What: A white grape that dominates white wine production in the U.S. but it also responsible for some beautiful wines from France’s Burgundy region.

When: The origins of this grape are unknown, although it is believed to be a cross of some form of a Pinot and another rare grape called Gouais Blanc.

Why: Chardonnay is a bold grape yet it possesses from very subtle and beautiful characteristics as well.

Where: Although Chardonnay thrives in France, California, Australia, Chile and Argentina, it is surprisingly a difficult grape to grow. It has very thin skin and is deeply affected by changes in temperature and irrigation levels.
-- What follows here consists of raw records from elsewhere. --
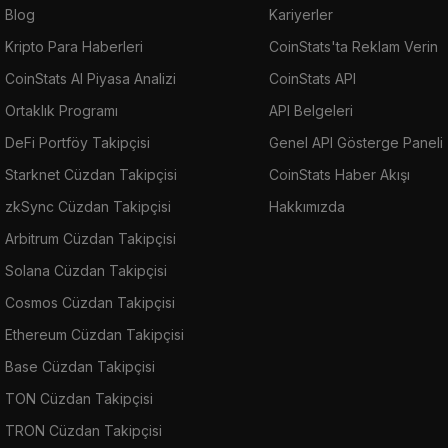
Blog
Kariyerler
Kripto Para Haberleri
CoinStats'ta Reklam Verin
CoinStats AI Piyasa Analizi
CoinStats API
Ortaklık Programı
API Belgeleri
DeFi Portföy Takipçisi
Genel API Gösterge Paneli
Starknet Cüzdan Takipçisi
CoinStats Haber Akışı
zkSync Cüzdan Takipçisi
Hakkımızda
Arbitrum Cüzdan Takipçisi
Solana Cüzdan Takipçisi
Cosmos Cüzdan Takipçisi
Ethereum Cüzdan Takipçisi
Base Cüzdan Takipçisi
TON Cüzdan Takipçisi
TRON Cüzdan Takipçisi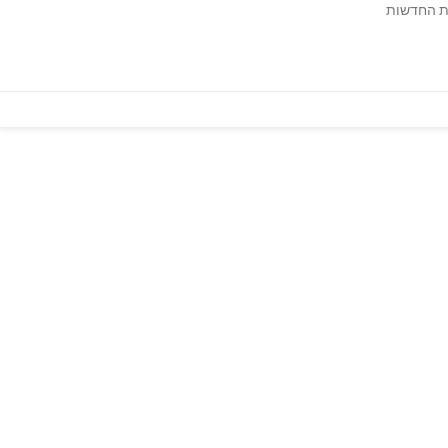
ות החדשות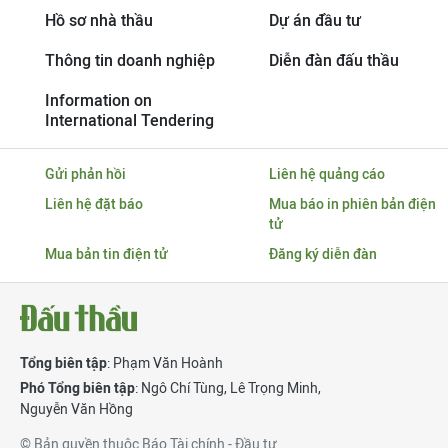
Hồ sơ nhà thầu
Dự án đầu tư
Thông tin doanh nghiệp
Diễn đàn đấu thầu
Information on
International Tendering
Gửi phản hồi
Liên hệ quảng cáo
Liên hệ đặt báo
Mua báo in phiên bản điện
tử
Mua bản tin điện tử
Đăng ký diễn đàn
Tổng biên tập
: Phạm Văn Hoành
Phó Tổng biên tập
:
Ngô Chí Tùng
,
Lê Trọng Minh
,
Nguyễn Văn Hồng
© Bản quyền thuộc Báo Tài chính - Đầu tư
How: Chardonnay truly is a chameleon. Depending on where it is grown and how the vintner chooses to age the grape (oak barrels? French or American? How long?) will significantly affect how the vine tastes. As a general rule, Chardonnay does well in cooler climates, it takes on a “buttery” flavor, and aging it in oak will most likely mean that it has vanilla aromas and flavors. It pairs well with many seafood dishes, including crab, oysters and salmon, and its acidity cuts through cream sauces, making it a perfect accompaniment to softer cheeses and cream-based dishes.

Chardonnay should be served at 55 degrees. Serving it straight from the refrigerator is not recommended: give it about 20 minutes to warm up before serving. Or, better yet: try it once it comes straight out of the refrigerator and then try it again after it has warmed up. You will see how the cold stifles the more subtle and complex flavors and aromas in the wine which can only express themselves in a warmer state.